Dua terdakwa tersebut bernama Heryanto Tanaka dan Ivan Dwi Kusuma Sujanto. Mereka adalah dua deposan Koperasi Simpan Pinjam (KSP) Intidana yang terlibat dalam Pengurusan perkara kasasi tentang pembatalan homologasi.
Diketahui, homologasi adalah persetujuan antara debitur dan kreditur untuk mengakhiri kepailitan yang disahkan oleh hakim. Perdamaian atau homologasi adalah hal yang terpenting dalam tahapan Penundaan Kewajiban Pembayaran Utang (PKPU).
Advertisement
Hakim Disuap
Dalam kasus ini, Hakim Agung yang dimaksud adalah Sudrajad Dimyati yang sudah dinyatakan bersalah karena terbukti menerima suap sebesar 80 ribu dolar Singapura dari Heryanto Tanaka dan Ivan Dwi Kusuma melalui pengacara Yosep Parera dan Eko Suparno.

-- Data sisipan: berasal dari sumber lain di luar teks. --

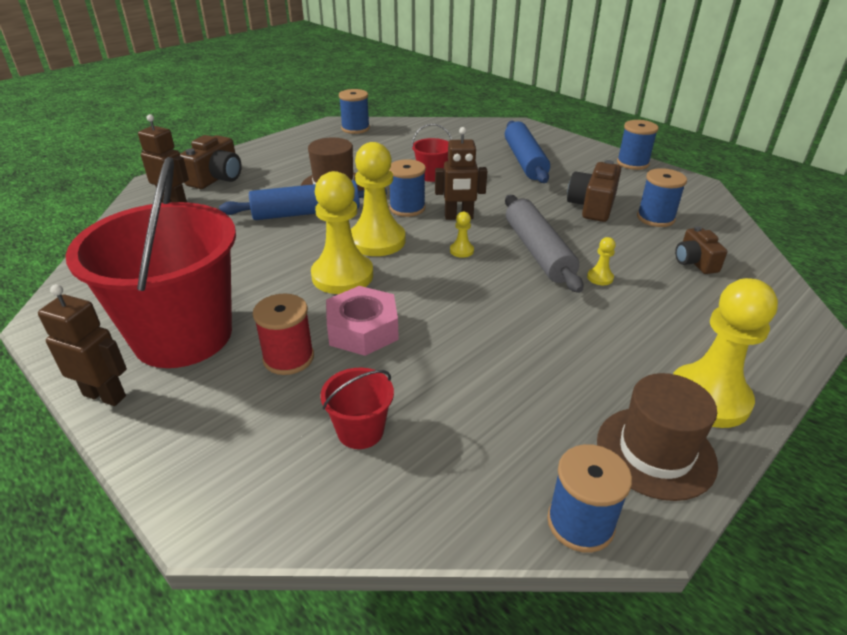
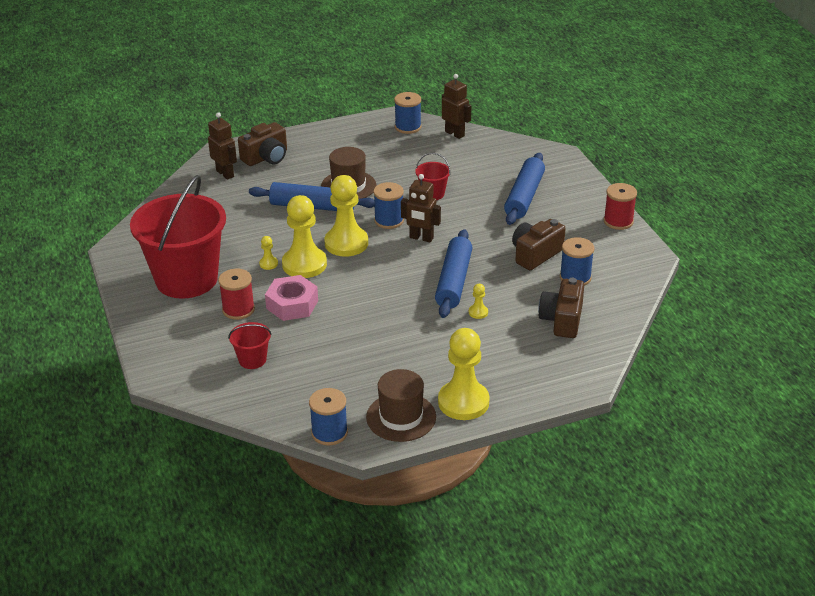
camera: 25 degrees right, 0 degrees up
brown robot [38,284,127,406] -> brown robot moved to [442,74,471,139]
yellow pawn [450,212,474,258] -> yellow pawn moved to [259,236,278,270]
grey rolling pin [505,195,583,293] -> blue rolling pin [435,229,472,318]
blue spool [617,120,658,170] -> red spool [604,183,637,230]
brown camera [675,226,727,274] -> brown camera [538,278,584,338], size x1.53

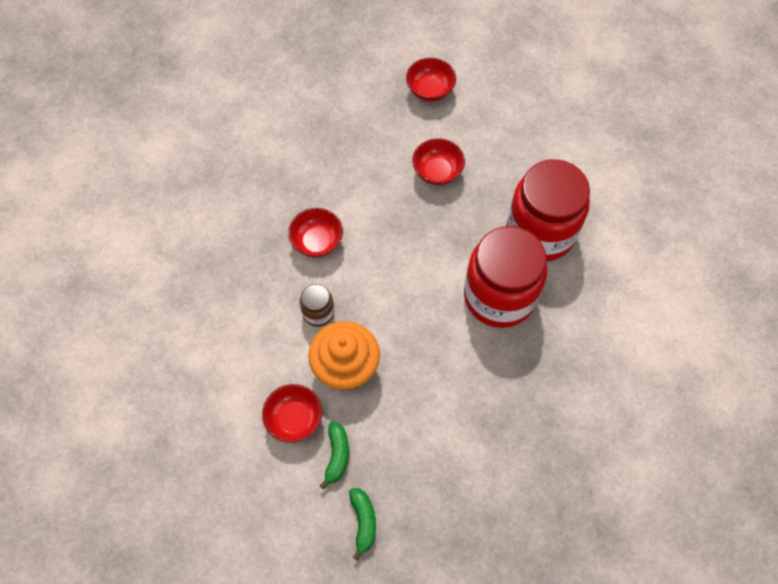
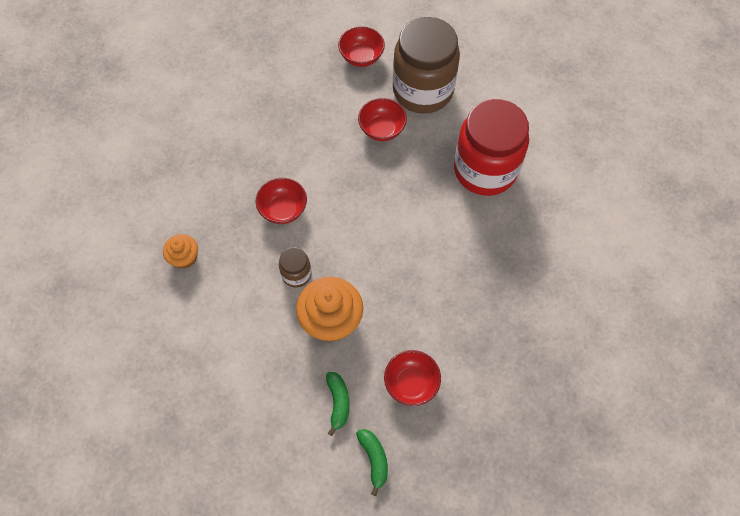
camera: 10 degrees left, 0 degrees up
red bowl [262,384,322,443] -> red bowl moved to [384,350,441,406]
red jar [464,226,547,328] -> none
none -> orange cupcake [163,234,198,269]
none -> brown jar [393,17,460,114]

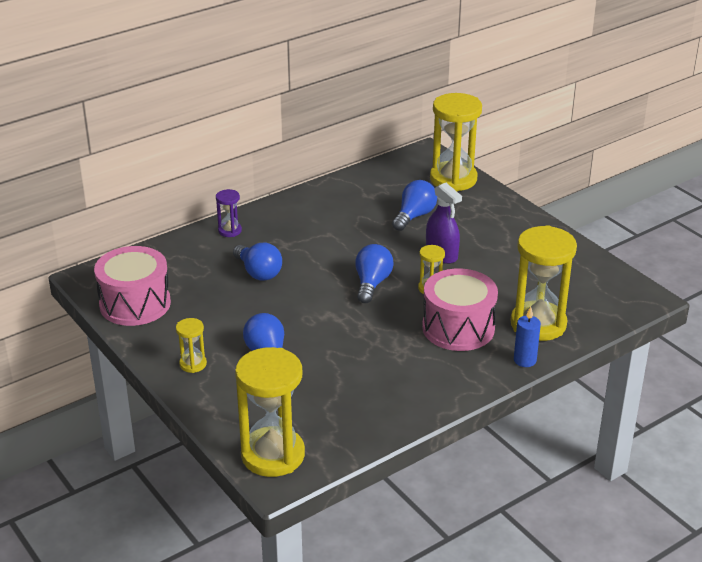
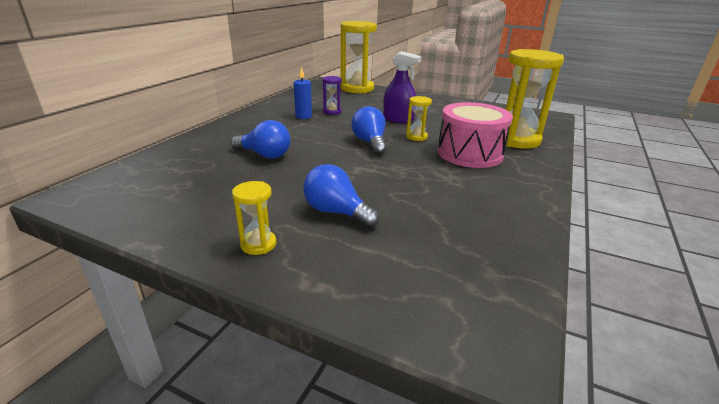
camera: 30 degrees left, 5 degrees down
pink drum [94,246,171,326] -> none
purple hourglass [216,189,242,237] -> purple hourglass moved to [322,76,342,115]
yellow hourglass [235,347,305,477] -> none
blue light bulb [392,180,437,231] -> none
blue candle [514,306,541,367] -> blue candle moved to [294,66,312,119]

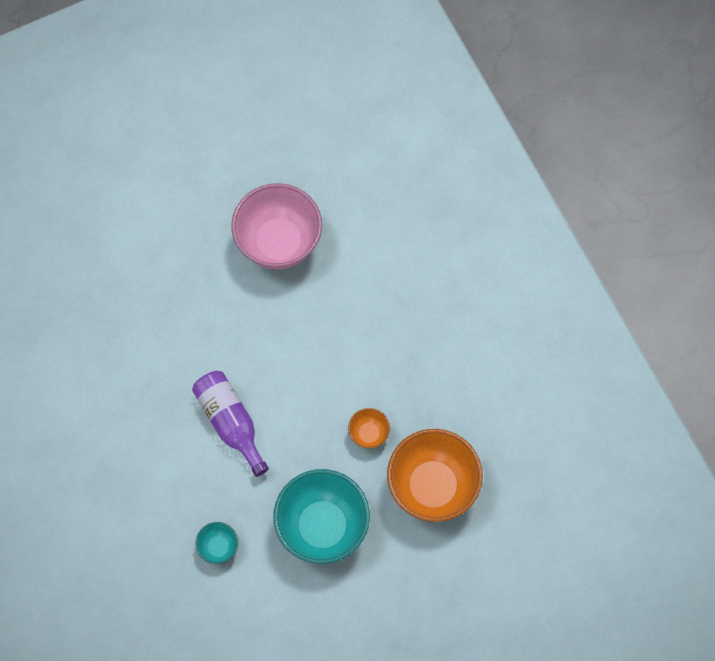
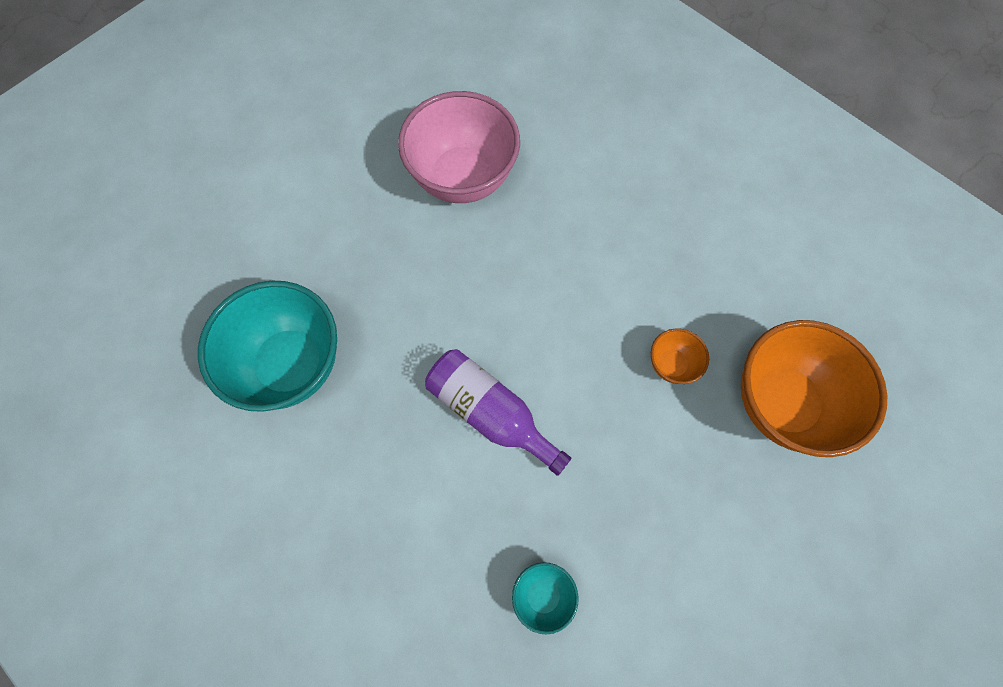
camera: 20 degrees left, 0 degrees up
turquoise bowl [273,469,370,564] -> turquoise bowl moved to [198,281,337,412]

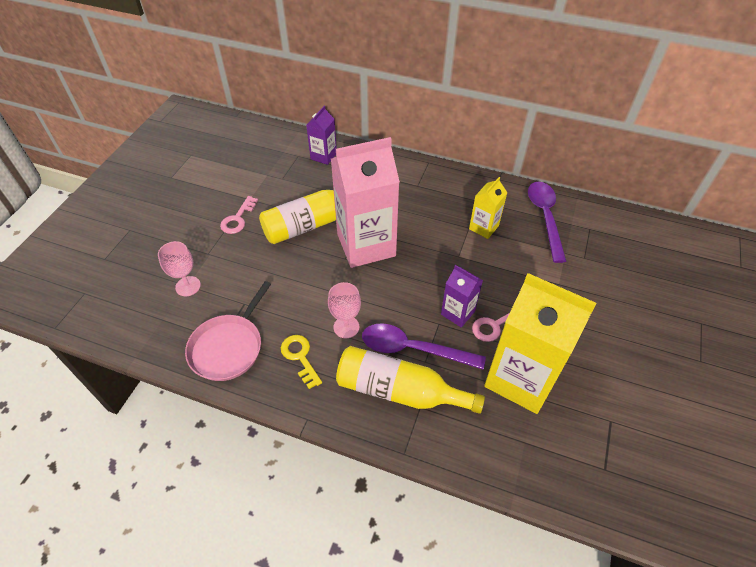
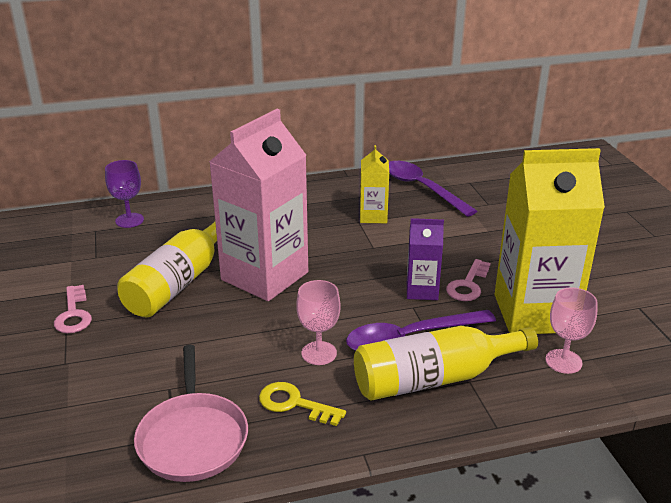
camera: 35 degrees left, 20 degrees down
pink goblet [158,241,201,296] -> pink goblet moved to [545,287,598,374]
purple carton [306,106,337,165] -> purple goblet [105,160,144,228]

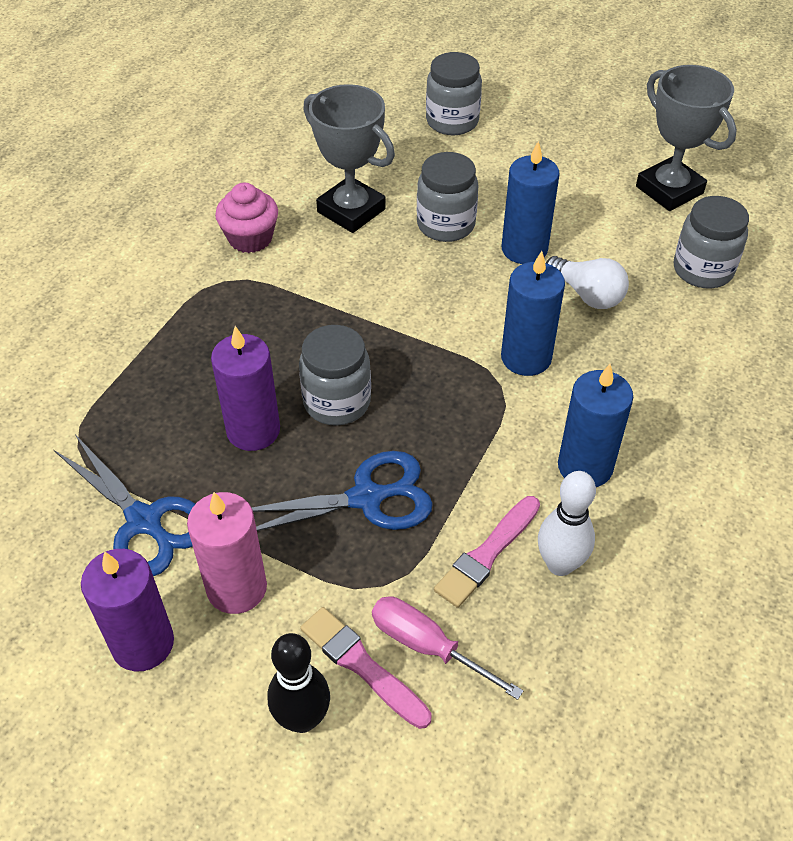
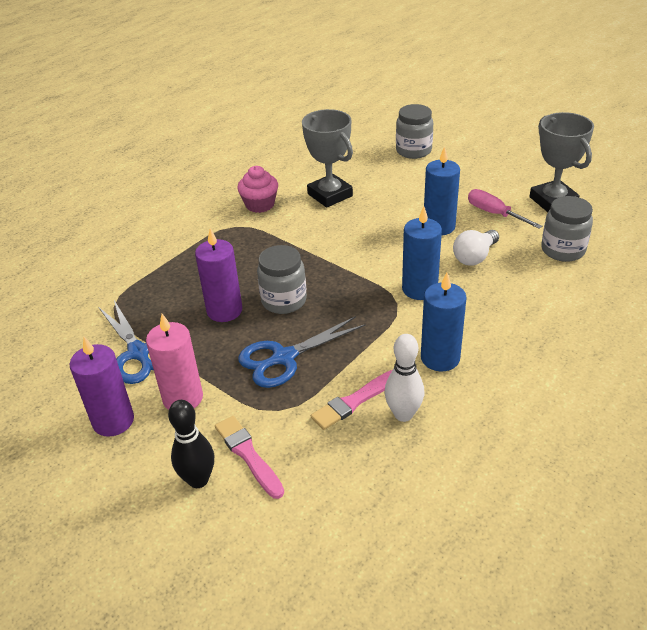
camera: 15 degrees right, 10 degrees down
blue scissors [252,451,433,531] -> blue scissors turned 150 degrees clockwise [238,316,366,388]
pink screwdriver [372,596,523,700] -> pink screwdriver moved to [468,189,542,229]
grey jar [417,152,479,242] -> none
white light bulb [546,256,629,309] -> white light bulb turned 75 degrees clockwise [453,230,499,266]

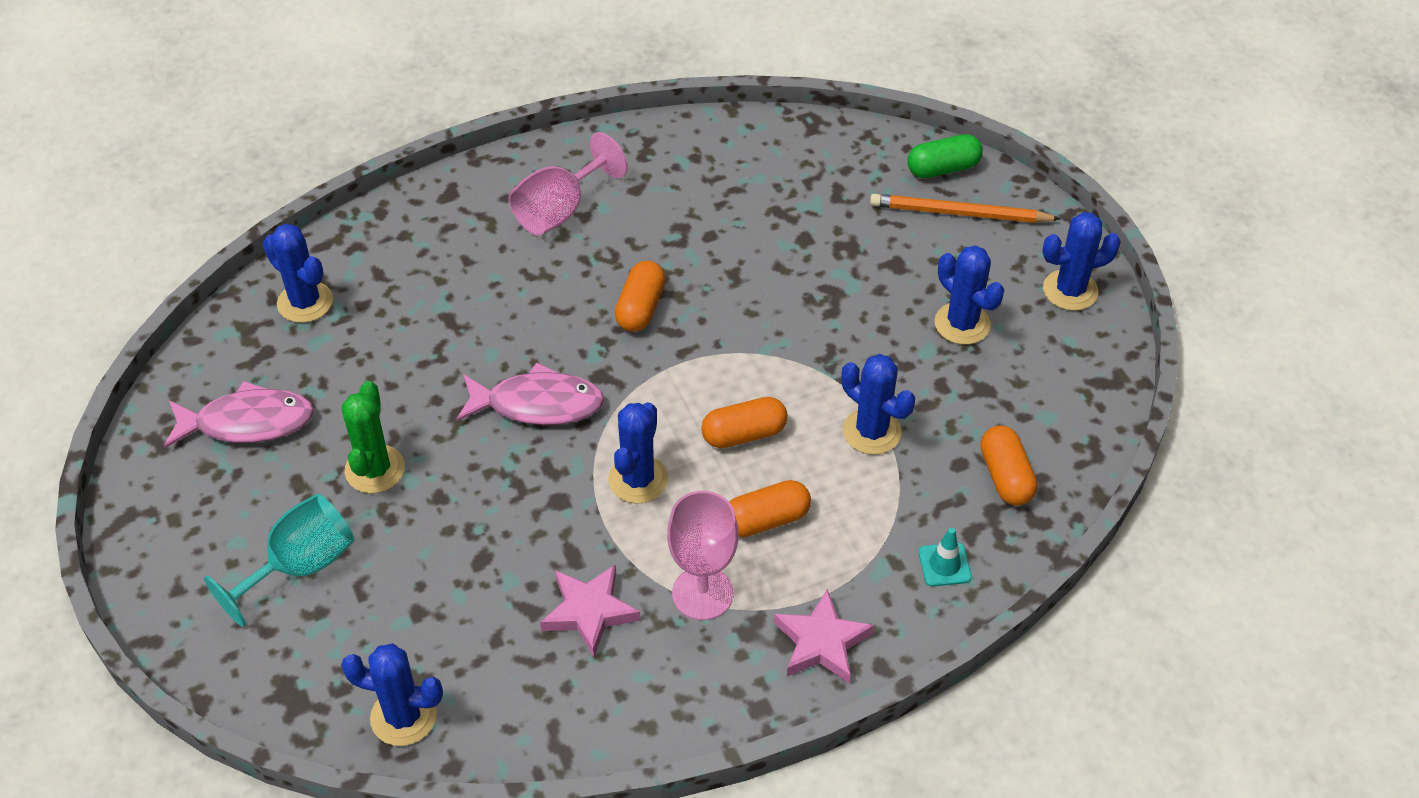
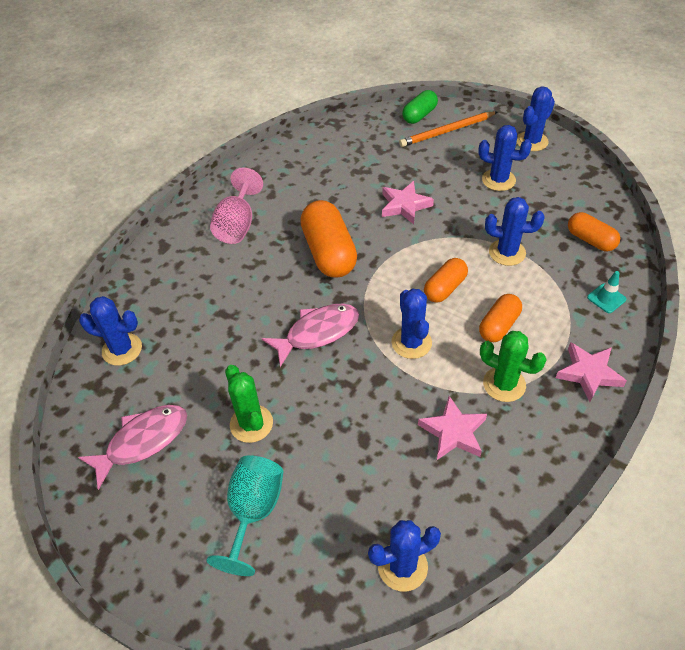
camera: 30 degrees left, 0 degrees up
orange capsule [615,261,666,332] -> orange capsule [300,200,357,278], size x1.70
pink goblet [667,491,738,620] -> green cactus [480,331,547,402]
none -> pink star [382,181,434,225]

Selain Sudrajad, dalam perkara ini, turut terseret pula Hakim Agung di MA, Gazalba Saleh, Takdir Rahmadi, hingga Sekretaris MA Hasbi Hasan.
"Menjatuhkan pidana terhadap terdakwa I Heryanto Tanaka dengan pidana penjara selama 8 tahun 6 bulan serta pidana denda sejumlah Rp750 juta subsider 6 bulan kurungan," kata JPU KPK Wawan Yunarwanto dalam sidang di Pengadilan Negeri (PN) Bandung, Rabu (7/6).
"Kepada terdakwa II Ivan Dwi Kusuma Sujanto dengan pidana penjara selama 8 tahun serta denda sejumlah Rp750 juta subsider 6 bulan kurungan," kata dia.
Jaksa menyatakan bahwa hal yang memberatkan adalah kedua terdakwa tidak mendukung program pemerintah untuk dapat memberantas tindak korupsi serta merusak citra dan kepercayaan masyarakat terhadap lembaga peradilan.
Sedangkan hal yang dinilai meringankan, para terdakwa bersikap sopan selama menjalani persidangan dan sebelumnya belum pernah dihukum atas perkara apapun.
Tanaka dikenakan Pasal 6 ayat 1 huruf a UU Tipikor juncto Pasal 55 ayat 1 ke-1 KUHP sebagaimana dakwaan kesatu alternatif pertama, Pasal 5 ayat 1 huruf a UU Tipikor juncto Pasal 55 ayat 1 ke-1 KUHP sebagaimana dakwaan kedua alternatif pertama, dan Pasal 6 ayat 1 huruf a UU Tipikor juncto Pasal 55 ayat 1 ke-1 KUHP sebagaimana dakwaan ketiga alternatif pertama.
Lalu, Ivan dikenakan Pasal 6 ayat 1 huruf a UU Tipikor juncto Pasal 55 ayat 1 ke-1 KUHP sebagaimana dakwaan kesatu alternatif pertama serta Pasal 5 ayat 1 huruf a UU Tipikor juncto Pasal 55 ayat 1 ke-1 KUHP sebagaimana dakwaan kedua alternatif pertama.